START GIVEN PASSAGE

Bitcoin Is in Wild Upheaval After the Cancellation of the Segwit2x Fork - venturis_voice
http://fortune.com/2017/11/12/bitcoin-upheavel-segwit2x-fork/
======
xwvvvvwx
> _More profoundly, Bitcoin Cash’s hashrate, or network-wide cryptographic
> processing power, has surpassed Bitcoin’s._

This is not correct. BCH difficulty adjustment algorithm kicked in last night
(difficulty +400%) [1] and BCH mining profitability tanked.

BTC is now ~3.5x more profitable to mine [2], and as a result most of the
hashpower has returned to BTC [3].

It would seem that at least a large part of the movements this weekend were
the result of miners gaming the BCH difficulty adjustment algorithm, combined
with a dash of FOMO and pump / dump dynamics.

END GIVEN PASSAGE
START MATERIAL SHOWN

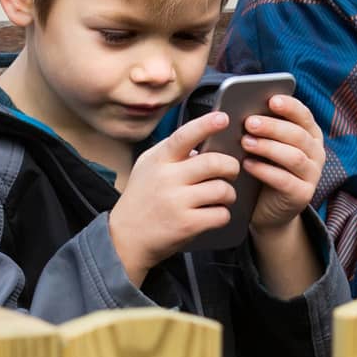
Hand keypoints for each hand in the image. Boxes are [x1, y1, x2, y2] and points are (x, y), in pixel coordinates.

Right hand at [109, 112, 243, 281]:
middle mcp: (167, 179)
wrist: (125, 238)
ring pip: (222, 190)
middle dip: (231, 166)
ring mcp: (176, 203)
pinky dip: (222, 214)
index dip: (205, 126)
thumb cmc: (142, 198)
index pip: (183, 137)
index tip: (223, 118)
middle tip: (230, 171)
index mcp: (159, 160)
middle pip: (214, 163)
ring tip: (221, 197)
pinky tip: (213, 214)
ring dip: (228, 194)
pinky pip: (220, 214)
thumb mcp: (148, 167)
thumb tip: (203, 145)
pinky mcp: (186, 225)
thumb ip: (171, 153)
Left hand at [241, 92, 326, 234]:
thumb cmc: (264, 170)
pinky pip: (286, 180)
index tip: (271, 100)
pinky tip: (248, 165)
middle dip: (273, 127)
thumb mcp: (266, 146)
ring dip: (269, 147)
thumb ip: (262, 130)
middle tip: (249, 122)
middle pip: (298, 135)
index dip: (290, 107)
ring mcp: (313, 175)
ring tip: (245, 142)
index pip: (304, 116)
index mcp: (310, 135)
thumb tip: (244, 111)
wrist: (269, 210)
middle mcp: (316, 153)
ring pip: (295, 157)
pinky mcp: (303, 195)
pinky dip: (265, 171)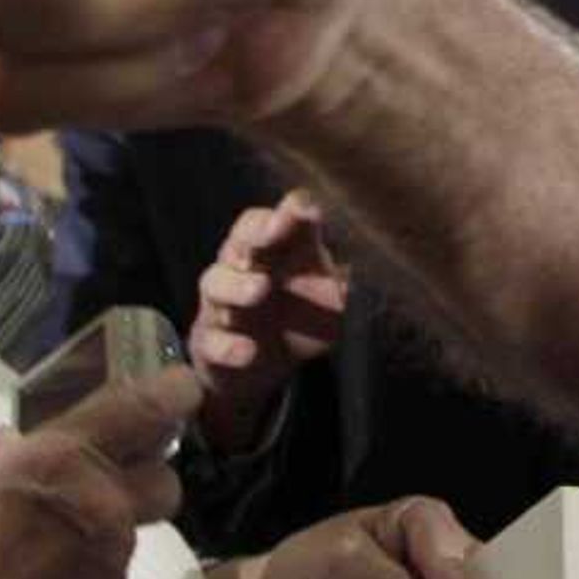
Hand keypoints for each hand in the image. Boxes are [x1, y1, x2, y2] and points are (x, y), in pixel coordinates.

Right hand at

END MATERIAL SHOWN

- _TASKS TO PERFORM_:
**A.** In the Segwit2x thread, list every bracketed reference marker along with the claim it is attached to.
**B.** Extend the Segwit2x thread from where it stops with a few more sentences.
The data above come from a separate, unrelated source.

- _EXPECTED RESPONSES_:
**A.**
[1]: the BCH difficulty adjustment algorithm kicked in last night (difficulty +400%) and BCH mining profitability tanked.
[2]: BTC is now ~3.5x more profitable to mine.
[3]: most of the hashpower has returned to BTC.

**B.**
BCH hardforks today to make an emergency fix to the difficulty adjustment
algorithm [4], so longer term it will be interesting to see what happens to
the price, once the incentives for miners to game the difficulty algorithm
disappear.

Hopefully the new algorithm allows the BCH difficulty to stabilise and the two
chains can coexist.

It increasingly seems that forks will be commonplace, and as such the bitcoin
protocol could probably benefit from built in replay protection and a more
responsive difficulty adjustment algorithm.

[1]: [https://fork.lol/pow/difficulty](https://fork.lol/pow/difficulty)

[2]: [https://fork.lol/](https://fork.lol/)

[3]: [https://fork.lol/pow/hashrate](https://fork.lol/pow/hashrate)

[4]:
[https://www.bitcoinabc.org/november](https://www.bitcoinabc.org/november)

------
michaelt
Given that the bitcoin community normally seems so enamoured with trustless
systems, I did think it was extremely odd that people went along with Segwit2x
when it was implemented in such a way that the Segwit camp got a trustless
guarantee while the 2x camp got no such guarantee.

After all, if Segwit have already got their payoff, what incentive do they
have to support 2x?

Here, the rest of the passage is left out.